Wicked Secrets (Men of Discovery Island 3)
Page 35
“When you mentioned keeping secrets, I didn’t know this was what you had in mind.”
* * *
HOLY. WOW.
Mia brushed past him into the house, even though there was plenty of room for her to avoid the full body contact. She was clearly making a point of her own with that possessive little smack. He grinned. He’d return that particular favor at the soonest, most public opportunity possible. She was full of surprises today.

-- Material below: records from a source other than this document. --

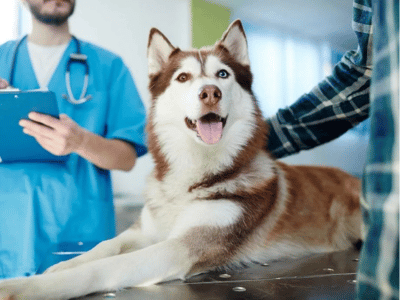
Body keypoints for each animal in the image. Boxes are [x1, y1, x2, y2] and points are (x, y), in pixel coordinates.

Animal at [0, 19, 360, 298]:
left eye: (223, 75)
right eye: (183, 78)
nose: (210, 92)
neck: (191, 176)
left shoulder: (184, 246)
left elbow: (107, 266)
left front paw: (26, 286)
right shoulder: (143, 232)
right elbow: (103, 248)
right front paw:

He had no idea why she was jonesing to look at houses, but whatever.
Then, because some things had to be said, he hollered the words after her.
“Taking your nickname to new levels, Sergeant Dominatrix?”
After all, he’d just crawled butt-first in front of the woman wearing leaves on his ass. He’d abandoned all claims to dignity somewhere around the point where he’d kissed her holding a kitten and wearing vegetation.
She paused, her foot on the bottom stair.
This would be good. He shouldn’t tease her, because the name wasn’t nice, and nicknames could be cruel. Still, she was the one who had smacked his ass. She had some responsibility here. The only question was: Did she have a sense of humor hiding under her crusty exterior?
“You didn’t want to play house?”
He heard the words come out of her mouth, but nothing about them computed. He had a bad feeling he blinked at her like a fish out of water.
“Mommy and Daddy? Doctor? No, wait.” She made a face. “We haven’t done that one yet. Later.”
Yeah. Like he had a frame of reference for that. He’d been one of those boys growing up, the kind who was a magnet for trouble. He’d created makeshift swords and lances from whatever he found. Sticks, the cardboard tubes from the Christmas wrapping paper—anything long and remotely straight. Duct tape had been his best friend, and he’d spent hours feinting and parrying. Since the window had closed on being a medieval warrior—unless he hauled his butt out to Vegas and joined the dinner show circuit at Excalibur—and there weren’t any job openings for ninjas, either, he’d decided when he was twelve that he would become a Marine. Or a Navy SEAL. A Green Beret. Israeli Special Forces. His twelve-year-old self had been fuzzy on national identity, but long on fighting for a good cause.
“Is that what we were doing?”
“Hey, you proposed to me. I was just getting into the spirit of things.”
“You smacked my butt,” he growled, because he couldn’t think about actually being married to this woman right now. He should have explained to her that he’d blurted out an excuse, that there was nothing real about their engagement except...it didn’t feel fake. It felt right.
“Baby, just wait until tonight.” Her grin lit up her face. “I expect you to come bearing gifts.” She waggled her ring finger at him. Ah, yes. He’d just called her his fiancée in front of the island’s biggest gossip. There was no chance in hell the Realtor wasn’t tweeting her big scoop from one of the upstairs bedrooms. If he was lucky, she hadn’t snapped a picture of their kiss.
Mia turned and disappeared into what had once been the dining room. The only recognizable part of its former eatery status was a dust-wreathed chandelier dripping those diamond-like crystal thingies. It was certainly sparkly, tossing sunlight around the room. As far as he was concerned, it was just a room, but Mia wandered in with a look of rapture on her face. A look pretty damn close to the one she wore when she came for him. Imagine that. He’d been put in his place by a chandelier.
Time to check on his rescues. He fell back to the front porch and the cat carrier, whose occupants were happily taking a nap. Scooping out a kitten, he lifted the squirming bundle. Definitely a boy and a kindred soul. “We’re in so much trouble here, buddy.”
With typical feline indifference, the kitten mewed and wriggled, wanting down or possibly even teleportation out of his hand and back under the porch. Damned if he knew what it wanted, which also seemed to be his usual state of affairs around Mia. The kitten he could fix. He popped it into the carrier with its companions.
Announcing their engagement had been an impulse. He had no idea where those words had come from, but he’d better do some damage control.
Need to give you a heads up, he texted Cal. He’d be seeing the other man soon, but texting seemed simpler than face-to-face conversation.
Hit me.
He could imagine Cal kicked back on the boat or in his own fixer-upper house he was so in love with. The man relished knocking down walls and rehabbing.